The toothpick pattern is constructed by placing a single toothpick of unit length on a square grid, aligned with the vertical axis. At each subsequent stage, for every exposed toothpick end, place a perpendicular toothpick centred at that end. The resulting structure has a fractal-like appearance.

The toothpick and UWCA structures are examples of cellular automata defined on a graph and when considered as a subgraph of the infinite square grid the structure is a tree.

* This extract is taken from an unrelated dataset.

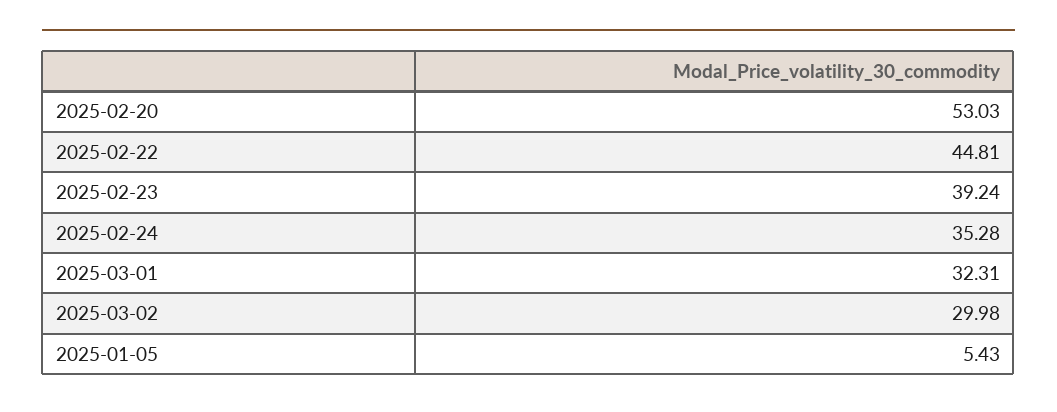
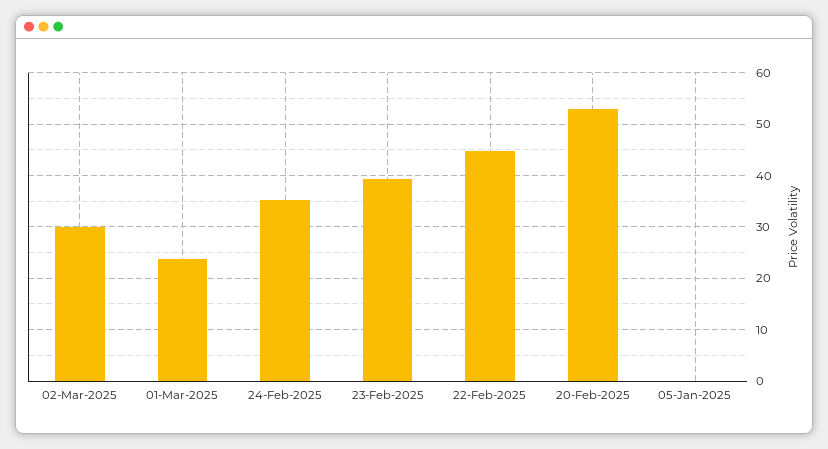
2025-03-01: 32.31 -> 24
2025-01-05: 5.43 -> 0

The toothpick sequence returns to its base rotated ‘H’ shape in generations ${\displaystyle n=2^{k}}$ where ${\displaystyle k\geq 1}$

The toothpick sequence and various toothpick-like sequences can be explored here.

Combinatorial game theory

A subtraction game called LIM, in which two players alternately modify three piles of tokens by taking an equal amount of tokens from two of the piles and adding the same amount to the third pile, has a set of winning positions that can be described using the Ulam–Warburton automaton.^[9][10]

History

The beginnings of automata go back to a conversation Ulam had with Stanislaw Mazur in a coffee house in Lwów Poland when Ulam was twenty in 1929.^[11] Ulam worked with John von Neumann during the war years when they became good friends and discussed cellular automaton. Von Neumann’s used these ideas in his concept of a universal constructor and the digital computer. Ulam focussed on biological and ‘crystal like’ patterns publishing a sketch of the growth of a square based cell structure using a simple rule in 1962. Mike Warburton is an amateur mathematician working in probabilistic number theory who was educated at George Heriot's School in Edinburgh. His son's mathematics GCSE coursework involved investigating the growth of equilateral triangles or squares in the Euclidean plane with the rule – a new generation is born if and only if connected to the last by only one-edge. That coursework concluded with a recursive formula for the number of ON cells born in each generation. Later, Warburton found the sharp upper bound formula which he wrote up as a note in the Open University’s M500 magazine in 2002. David Singmaster read the article, analysed the structure and named the object the Ulam-Warburton cellular automaton in his 2003 article. Since then it has given rise to numerous integer sequences.